Dibe yakın kesilen incir, hayata dönme mücadelesi veriyordu. Süpürge izlerine ara sıra yeni yapraklar düşüyordu. Musluğa bağlı hortum çöreklenip oturmuş, faraş arkasına yaslanmış, süpürge yan gelmiş yatıyordu.

Mavi zeminde gruplaşan beyaz bulutlar yavaş yavaş yol alıyor, şekilden şekle giriyordu.

İnsan bir kez sahne tozu yutmaya görsün, hayatında bir kerecik de olsa sahneye çıkan, tadını alır ve bırakmak istemez.
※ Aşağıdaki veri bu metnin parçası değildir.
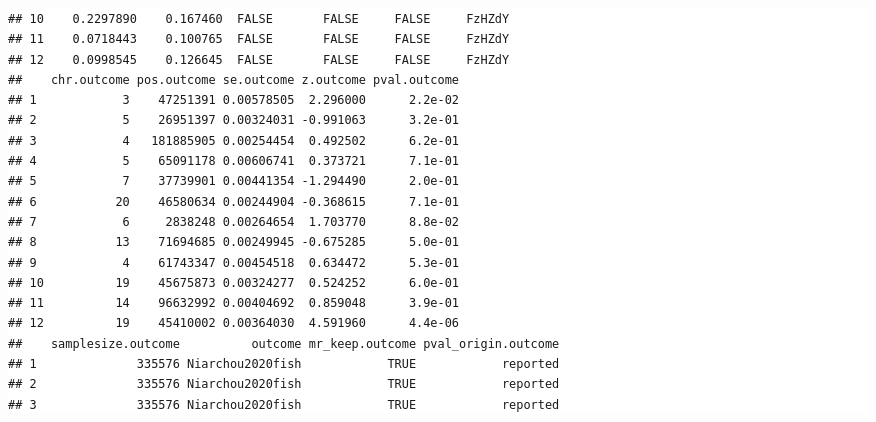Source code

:     ## 10    0.2297890    0.167460  FALSE       FALSE     FALSE     FzHZdY
    ## 11    0.0718443    0.100765  FALSE       FALSE     FALSE     FzHZdY
    ## 12    0.0998545    0.126645  FALSE       FALSE     FALSE     FzHZdY
    ##    chr.outcome pos.outcome se.outcome z.outcome pval.outcome
    ## 1            3    47251391 0.00578505  2.296000      2.2e-02
    ## 2            5    26951397 0.00324031 -0.991063      3.2e-01
    ## 3            4   181885905 0.00254454  0.492502      6.2e-01
    ## 4            5    65091178 0.00606741  0.373721      7.1e-01
    ## 5            7    37739901 0.00441354 -1.294490      2.0e-01
    ## 6           20    46580634 0.00244904 -0.368615      7.1e-01
    ## 7            6     2838248 0.00264654  1.703770      8.8e-02
    ## 8           13    71694685 0.00249945 -0.675285      5.0e-01
    ## 9            4    61743347 0.00454518  0.634472      5.3e-01
    ## 10          19    45675873 0.00324277  0.524252      6.0e-01
    ## 11          14    96632992 0.00404692  0.859048      3.9e-01
    ## 12          19    45410002 0.00364030  4.591960      4.4e-06
    ##    samplesize.outcome          outcome mr_keep.outcome pval_origin.outcome
    ## 1              335576 Niarchou2020fish            TRUE            reported
    ## 2              335576 Niarchou2020fish            TRUE            reported
    ## 3              335576 Niarchou2020fish            TRUE            reported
Bazı sahne sanatçısı ana babaların çocukları da sahne köşelerinde oynayarak uyuyarak büyüdüklerinden o sihirli dünyadan kopmak istemedikleri için aynı mesleği seçtiklerini söylerler.

Dede, parasız kaldığı bir zamanda, o acayip fiziği nedeniyle tecrübeli bir tiyatrocu tarafından keşfedilerek, amatör bir çocuk tiyatrosu oyunuyla sahneye çıkmak zorunda kalmış.

O zamanlar, kocaman göbeğinin altındaki ince uzun çarpık çurpuk bacakları, kocaman yamuk yumuk dizleri; bacaklarının aksine kısacık kalın kolları, kısa ve küt parmaklı küçücük tombul elleriyle acayip bir vücudu varmış. Tonton yanakları, iki yana uçmuş kuşkanadı gibi fakat yarım, üstelik düşük kaşlarının altındaki minicik kısık, çipil gözleriyle kömürlükten fare bakar gibi bakan, tepesinde dalga dalga uçuşan uzunca bembeyaz saçları ile gerçekten enteresan bir tipmiş.

Epey kilo vermiş. Kemik yapısı da değişecek değil ya sadece fazla yağları erimiş, o kadar. Şimdi ise kısa kesilmiş saçları ile eskiyip aşındığı ve iyice deforme olduğu için ağzından fırlayacakmışçasına hareket eden, yiyecek artıkları barındıran, araları kararmış, plastik gibi duran sapsarı takma dişleri, ?ş' özürlü konuşması, o geniş ve sevimli gülüşünü gölgelese de oldukça babacan bir görünümü var.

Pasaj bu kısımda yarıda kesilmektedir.